*** Data extract Section Begins ***

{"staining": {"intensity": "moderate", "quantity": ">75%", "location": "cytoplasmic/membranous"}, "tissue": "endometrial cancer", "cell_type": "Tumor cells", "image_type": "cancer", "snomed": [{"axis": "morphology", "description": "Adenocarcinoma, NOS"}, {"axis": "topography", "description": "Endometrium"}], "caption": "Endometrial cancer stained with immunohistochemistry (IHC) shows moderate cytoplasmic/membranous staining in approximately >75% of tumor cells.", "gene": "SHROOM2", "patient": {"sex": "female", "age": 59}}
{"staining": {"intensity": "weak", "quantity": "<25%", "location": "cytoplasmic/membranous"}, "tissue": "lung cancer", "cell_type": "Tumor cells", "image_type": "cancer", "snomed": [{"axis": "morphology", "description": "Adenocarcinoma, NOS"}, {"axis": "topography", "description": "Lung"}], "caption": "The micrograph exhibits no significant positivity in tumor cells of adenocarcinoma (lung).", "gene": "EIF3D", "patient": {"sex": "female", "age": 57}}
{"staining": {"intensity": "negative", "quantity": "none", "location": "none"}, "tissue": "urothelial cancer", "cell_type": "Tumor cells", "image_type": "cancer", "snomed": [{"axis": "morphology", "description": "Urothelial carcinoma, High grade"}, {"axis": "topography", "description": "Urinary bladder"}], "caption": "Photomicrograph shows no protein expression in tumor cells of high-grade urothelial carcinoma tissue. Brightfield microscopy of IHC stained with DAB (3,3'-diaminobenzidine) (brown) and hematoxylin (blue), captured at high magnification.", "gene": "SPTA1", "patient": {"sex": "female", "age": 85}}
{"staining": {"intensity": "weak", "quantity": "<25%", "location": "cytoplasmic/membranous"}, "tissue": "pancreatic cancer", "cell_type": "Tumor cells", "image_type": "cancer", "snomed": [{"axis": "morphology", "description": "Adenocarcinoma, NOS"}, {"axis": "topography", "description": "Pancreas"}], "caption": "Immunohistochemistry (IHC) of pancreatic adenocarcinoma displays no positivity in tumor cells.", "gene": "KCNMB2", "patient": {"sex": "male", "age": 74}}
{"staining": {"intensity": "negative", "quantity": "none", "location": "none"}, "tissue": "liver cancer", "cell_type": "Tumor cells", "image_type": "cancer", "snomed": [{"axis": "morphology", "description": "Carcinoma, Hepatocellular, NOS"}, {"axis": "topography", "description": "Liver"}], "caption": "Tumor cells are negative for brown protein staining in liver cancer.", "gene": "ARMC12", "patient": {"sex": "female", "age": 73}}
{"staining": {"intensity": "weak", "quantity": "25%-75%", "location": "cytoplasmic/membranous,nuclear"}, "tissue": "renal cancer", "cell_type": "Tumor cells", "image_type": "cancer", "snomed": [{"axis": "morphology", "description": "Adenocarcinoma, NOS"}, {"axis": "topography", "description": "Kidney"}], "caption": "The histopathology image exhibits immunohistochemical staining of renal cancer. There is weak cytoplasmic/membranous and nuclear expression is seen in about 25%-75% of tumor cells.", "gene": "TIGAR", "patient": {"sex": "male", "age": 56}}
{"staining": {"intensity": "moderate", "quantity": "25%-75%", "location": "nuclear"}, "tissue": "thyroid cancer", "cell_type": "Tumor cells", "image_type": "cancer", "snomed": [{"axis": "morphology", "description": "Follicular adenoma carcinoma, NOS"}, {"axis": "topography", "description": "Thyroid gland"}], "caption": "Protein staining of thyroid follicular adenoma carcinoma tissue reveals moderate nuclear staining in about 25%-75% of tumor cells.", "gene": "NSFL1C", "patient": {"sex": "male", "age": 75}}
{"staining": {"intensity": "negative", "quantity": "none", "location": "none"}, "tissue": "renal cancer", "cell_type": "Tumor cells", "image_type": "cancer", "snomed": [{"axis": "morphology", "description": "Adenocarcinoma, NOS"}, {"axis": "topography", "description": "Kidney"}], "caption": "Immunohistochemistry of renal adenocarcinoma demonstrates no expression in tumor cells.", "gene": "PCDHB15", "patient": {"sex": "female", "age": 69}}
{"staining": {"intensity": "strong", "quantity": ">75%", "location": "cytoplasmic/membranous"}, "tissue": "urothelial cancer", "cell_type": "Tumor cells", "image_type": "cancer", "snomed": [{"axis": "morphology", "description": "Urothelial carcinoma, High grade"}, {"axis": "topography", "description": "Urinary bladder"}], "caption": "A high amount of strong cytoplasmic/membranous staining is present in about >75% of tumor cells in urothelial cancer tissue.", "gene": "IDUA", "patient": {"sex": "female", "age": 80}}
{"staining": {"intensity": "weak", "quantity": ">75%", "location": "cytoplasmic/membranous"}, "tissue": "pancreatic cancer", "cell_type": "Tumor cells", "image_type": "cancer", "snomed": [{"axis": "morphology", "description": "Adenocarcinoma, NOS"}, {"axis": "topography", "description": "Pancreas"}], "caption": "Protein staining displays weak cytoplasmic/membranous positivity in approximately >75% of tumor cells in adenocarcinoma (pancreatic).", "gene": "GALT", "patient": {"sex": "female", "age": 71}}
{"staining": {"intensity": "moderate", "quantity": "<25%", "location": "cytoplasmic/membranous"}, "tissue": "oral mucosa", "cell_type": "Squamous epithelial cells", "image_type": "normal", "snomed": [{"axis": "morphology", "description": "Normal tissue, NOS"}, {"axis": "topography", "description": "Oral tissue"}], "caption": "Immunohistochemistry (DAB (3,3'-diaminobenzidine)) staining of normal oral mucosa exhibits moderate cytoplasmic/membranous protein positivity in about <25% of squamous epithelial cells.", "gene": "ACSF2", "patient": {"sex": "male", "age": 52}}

*** Data extract Section Ends ***

What is required. The response should be the listing above, limited to the lines between the one holding "histopathology image exhibits" and the one holding "high amount of", inclusive, reproduced exactly.

Answer to this exercise.
{"staining": {"intensity": "weak", "quantity": "25%-75%", "location": "cytoplasmic/membranous,nuclear"}, "tissue": "renal cancer", "cell_type": "Tumor cells", "image_type": "cancer", "snomed": [{"axis": "morphology", "description": "Adenocarcinoma, NOS"}, {"axis": "topography", "description": "Kidney"}], "caption": "The histopathology image exhibits immunohistochemical staining of renal cancer. There is weak cytoplasmic/membranous and nuclear expression is seen in about 25%-75% of tumor cells.", "gene": "TIGAR", "patient": {"sex": "male", "age": 56}}
{"staining": {"intensity": "moderate", "quantity": "25%-75%", "location": "nuclear"}, "tissue": "thyroid cancer", "cell_type": "Tumor cells", "image_type": "cancer", "snomed": [{"axis": "morphology", "description": "Follicular adenoma carcinoma, NOS"}, {"axis": "topography", "description": "Thyroid gland"}], "caption": "Protein staining of thyroid follicular adenoma carcinoma tissue reveals moderate nuclear staining in about 25%-75% of tumor cells.", "gene": "NSFL1C", "patient": {"sex": "male", "age": 75}}
{"staining": {"intensity": "negative", "quantity": "none", "location": "none"}, "tissue": "renal cancer", "cell_type": "Tumor cells", "image_type": "cancer", "snomed": [{"axis": "morphology", "description": "Adenocarcinoma, NOS"}, {"axis": "topography", "description": "Kidney"}], "caption": "Immunohistochemistry of renal adenocarcinoma demonstrates no expression in tumor cells.", "gene": "PCDHB15", "patient": {"sex": "female", "age": 69}}
{"staining": {"intensity": "strong", "quantity": ">75%", "location": "cytoplasmic/membranous"}, "tissue": "urothelial cancer", "cell_type": "Tumor cells", "image_type": "cancer", "snomed": [{"axis": "morphology", "description": "Urothelial carcinoma, High grade"}, {"axis": "topography", "description": "Urinary bladder"}], "caption": "A high amount of strong cytoplasmic/membranous staining is present in about >75% of tumor cells in urothelial cancer tissue.", "gene": "IDUA", "patient": {"sex": "female", "age": 80}}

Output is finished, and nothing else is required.